Uh, no, markets are about greed and self gratification and generally making enough money so that you don’t have to have any sort of social conscience. They also seem to move wealth in to progressively fewer hands, without necessarily creating any new wealth.
I see no evidence that markets consider any benefit to communities or even particular nations, it is just about personal and entrenched wealth. Just coincidentally, this is also destroying the planet.
Vive Chavez and roll on 21st century socialism I say
I agree with Julius’ points on the merits of markets. Michael’s views won’t win him any PhDs but are a common by-product in the popular mind of unregulated markets existing only for the benefit of those at the top of the food chain.

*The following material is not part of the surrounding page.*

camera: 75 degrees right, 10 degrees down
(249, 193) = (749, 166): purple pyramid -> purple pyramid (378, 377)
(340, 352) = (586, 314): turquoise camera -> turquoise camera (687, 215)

Rudd’s essay railed at “market fundamentalism” and lack of regulation. But he never gets very specific. No mention of recognized mechanisms by which participants may cheat the level playing field. For example, undermining the competition is sometimes an easier road to success than producing a better product at a better price and market it more effectively.
That last is why we have a Trade Practices Act, and we seek to prohibit things like predatory pricing, cartels, monopolistic takeovers, and other anti-competitive practices that can unbalance a market if it’s not regulated properly.

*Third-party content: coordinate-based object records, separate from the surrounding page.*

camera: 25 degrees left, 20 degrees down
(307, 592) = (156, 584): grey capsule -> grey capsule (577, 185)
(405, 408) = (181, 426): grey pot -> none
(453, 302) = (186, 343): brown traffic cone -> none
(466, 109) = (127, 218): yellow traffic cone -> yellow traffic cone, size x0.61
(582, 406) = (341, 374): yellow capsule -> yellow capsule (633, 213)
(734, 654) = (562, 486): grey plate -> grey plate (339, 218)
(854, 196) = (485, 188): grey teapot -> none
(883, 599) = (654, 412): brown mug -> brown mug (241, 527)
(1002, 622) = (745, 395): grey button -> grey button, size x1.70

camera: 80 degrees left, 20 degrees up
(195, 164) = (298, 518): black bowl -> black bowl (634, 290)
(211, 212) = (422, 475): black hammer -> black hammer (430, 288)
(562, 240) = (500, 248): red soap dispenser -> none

Airlines that cut accreditation of travel agencies for not meeting minimum-quota bookings, banks that do the same to mortgage brokers, consumer brands that cut off supply to retail stores for discounting below a fixed price, supermarket chains boycotting the produce of independent farms in their pursuit of vertical integration and control of Australia’s food supply. Some of these are illegal, some should be, all are done with impunity because whatever the law says, regulators just don’t have the resources to enforce it.
What was Rudd’s response to his own analysis of the problem? Fuel-Watch and Grocery-Watch. Measures which seek to distil the free market into its purest form by adding visibility. If any measure smacks of “neo-liberalism” as Eva describes it above, where is Rudd’s strategy to reintroduce real regulation?

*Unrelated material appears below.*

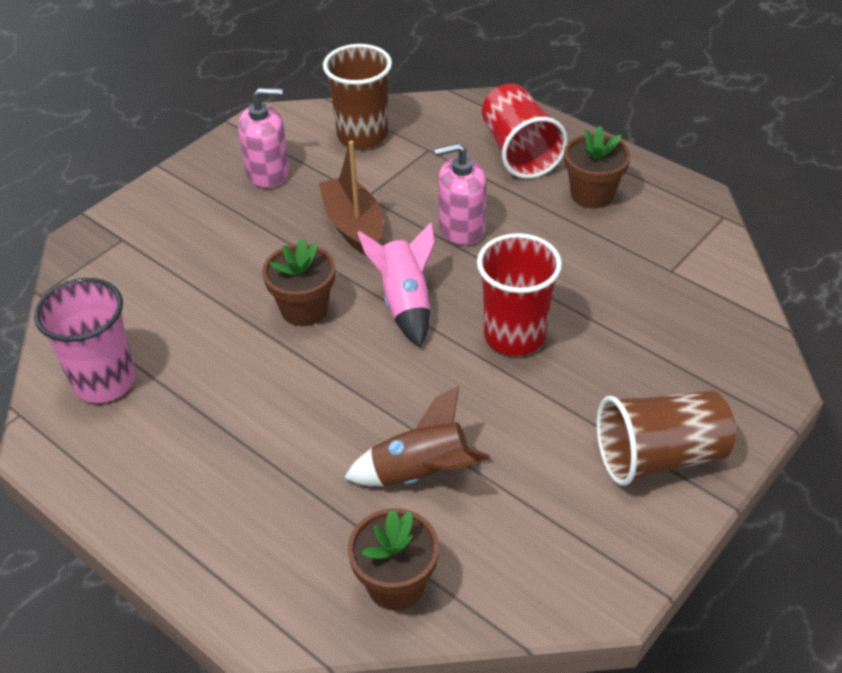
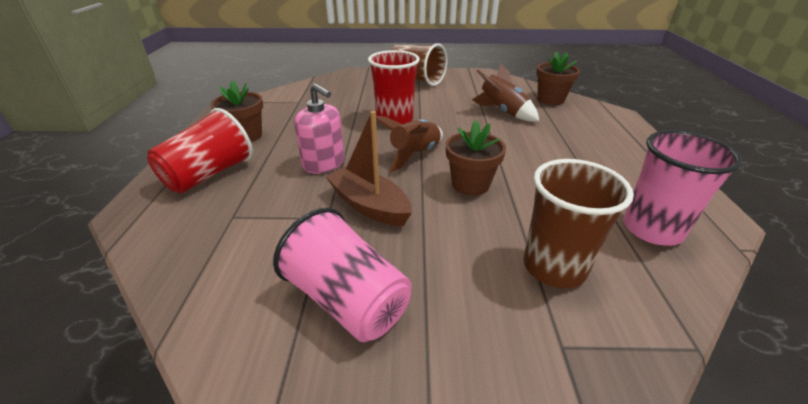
camera: 130 degrees left, 10 degrees down
(268, 172) = (348, 300): pink soap dispenser -> pink cup
(353, 226) = (369, 205): brown boat -> brown boat turned 105 degrees clockwise
(362, 135) = (231, 267): brown cup -> brown cup (554, 267)
(405, 302) = (414, 155): pink rocket -> brown rocket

Eva also makes the point eloquently that money, and by extension economics, isn’t everything. But you have to have some sort of working measure of well-being, or else nobody woul ever agree on anything and parliament would become even more disfunctional than it is.
What about “wealth”, redefined to mean that which enables people the most freedom to get on with life and control their own destiny? (Freedom in the liberal sense, I mean.)
Define wealth in that way, and working your way backwards you soon find that although owning lots of shares and a house in Wooloomooloo makes you far from helpless, people still need to eat and society needs control and security of its own food supply. Which is an example of where GDP alone is inadequate. You can sell out your farming sector because it has too many bad years and isn’t competitive enough. Or you can recognize that it has value beyond that of its exports on the international grain markets, and act accordingly.
So far I can’t see any evidence of real thought or creativity from Kevin Rudd on any of these types of things. Just Fuel-Watch and Grocery-Watch, the closest things to “neo-liberal” initiatives that we’ve seen for some time.